Convert every line of text read from the records below into a Markdown table with the columns "Number" and "Record line", numbering the rows in order and leaving out blank lines and the picture markers.

------------------------------------

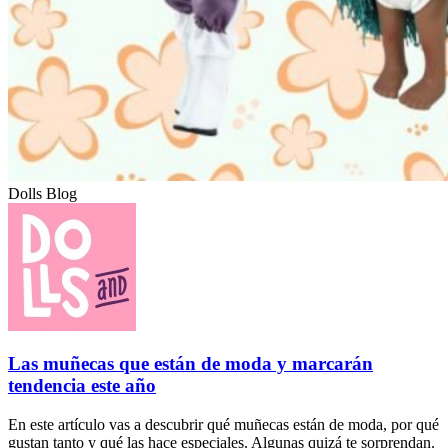
Dolls Blog
Las muñecas que están de moda y marcarán
tendencia este año
En este artículo vas a descubrir qué muñecas están de moda, por qué
gustan tanto y qué las hace especiales. Algunas quizá te sorprendan.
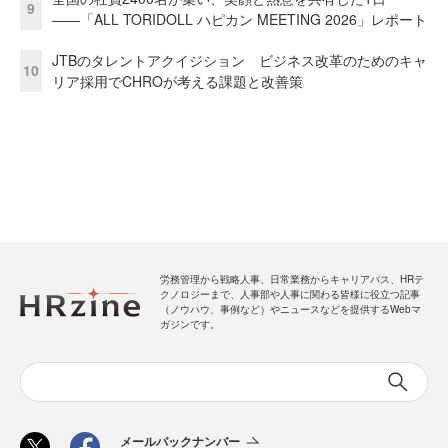
9
――「ALL TORIDOLL ハピカン MEETING 2026」レポート
JTBのタレントアクイジション ビジネス改革のためのキャ
10
リア採用でCHROが考える課題と改善策
労務管理から戦略人事、日常業務からキャリアパス、HRテ
クノロジーまで、人事部や人事に関わる皆様に役立つ記事
（ノウハウ、事例など）やニュースなどを提供するWebマ
ガジンです。
メールバックナンバー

------------------------------------

◆ SOLUTION TO THIS PROBLEM:
| Number | Record line |
|---|---|
| 1 | Dolls Blog |
| 2 | Las muñecas que están de moda y marcarán |
| 3 | tendencia este año |
| 4 | En este artículo vas a descubrir qué muñecas están de moda, por qué |
| 5 | gustan tanto y qué las hace especiales. Algunas quizá te sorprendan. |
| 6 | 9 |
| 7 | ――「ALL TORIDOLL ハピカン MEETING 2026」レポート |
| 8 | JTBのタレントアクイジション ビジネス改革のためのキャ |
| 9 | 10 |
| 10 | リア採用でCHROが考える課題と改善策 |
| 11 | 労務管理から戦略人事、日常業務からキャリアパス、HRテ |
| 12 | クノロジーまで、人事部や人事に関わる皆様に役立つ記事 |
| 13 | （ノウハウ、事例など）やニュースなどを提供するWebマ |
| 14 | ガジンです。 |
| 15 | メールバックナンバー |